By faster I'm not suggesting a fanciful number for me. Maybe like 10 to 20 percent if I were to guess.

> I see a lot of posts about this, and I see a lot studies, also on HN, that show that this isn't the case.

Most of these studies were done one or more years ago, and predate the deployment and adoption of RLHF-based systems like Claude. Add to that, the AI of today is likely as bad as it's ever going to be (i.e., it's only going to get better). Though I do think the 10x claims are probably unfounded.

I mean obviously things will always be a little bit behind that one reads about, so this is one of the claims I see sometimes about these studies is they are out of date, and if working with the new models they would find that wasn't the case. but then that is one of the continuing claims one also sees about LLMS, that the newest model fixes whatever issue one is complaining about. And then the claim gets reiterated.

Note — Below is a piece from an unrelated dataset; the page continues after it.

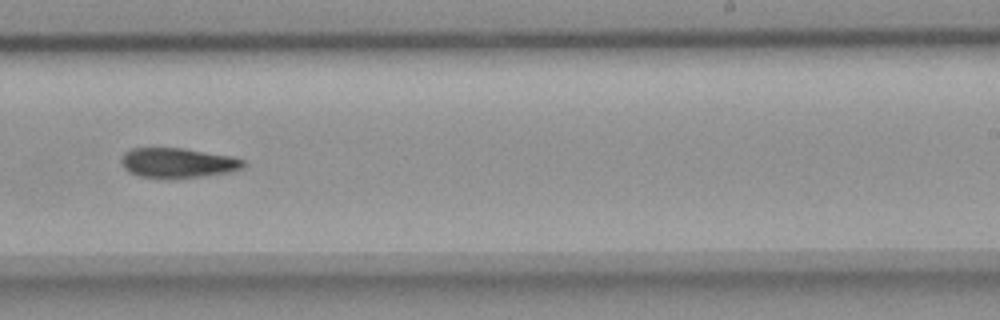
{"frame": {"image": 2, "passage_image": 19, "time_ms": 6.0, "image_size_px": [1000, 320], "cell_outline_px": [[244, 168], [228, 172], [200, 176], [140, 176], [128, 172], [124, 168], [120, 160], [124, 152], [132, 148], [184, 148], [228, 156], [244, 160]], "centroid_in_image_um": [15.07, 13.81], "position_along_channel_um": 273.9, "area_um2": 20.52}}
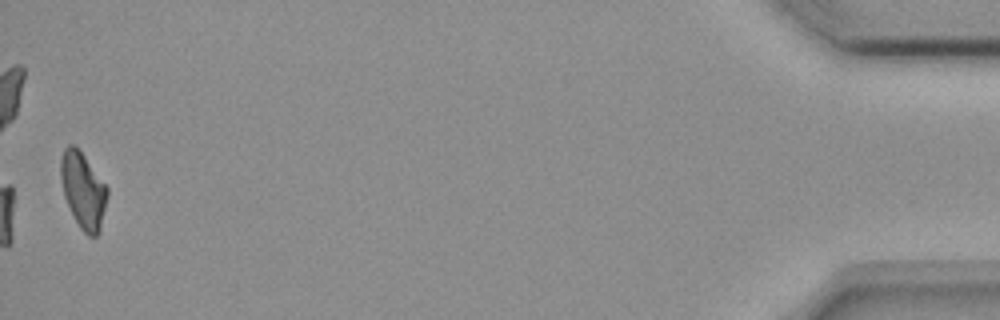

The thing is when I use an AI I sort of feel these gains, but not any greatness, it's like wow it would have taken me days to write all this reasonable albeit sort of mediocre code. I mean that is definitely a productivity gain. Because a lot of times you need to write just mediocre code. But there are parts where I would not have written it like that. So if I go through fixing all these parts, how much of a gain did I actually get?

As most posters on HN I am a conceited jerk, so I can claim that I have worked with lots of mediocre programmers (while ignoring the points where I was mediocre by thinking oh that didn't count I followed the documentation and how it was suggested to use the API and that was a stupid thing to do) and I certainly didn't fix everything that they did, because there just wasn't enough hours in the day.

And they did build stuff that worked, much of the time, so now I got an automated version of that. sweet. But how do I quantify the productivity? Since there are claims put forth with statistical backing that the productivity is illusory.

This is just one of those things that tend to affect me badly, I think X is happening, study shows X does not happen. Am I drinking too much Kool-Aid here or is X really happening!!? How to prove it!!? It is the kind of theoretical, logical problem seemingly designed to drive me out of my gourd.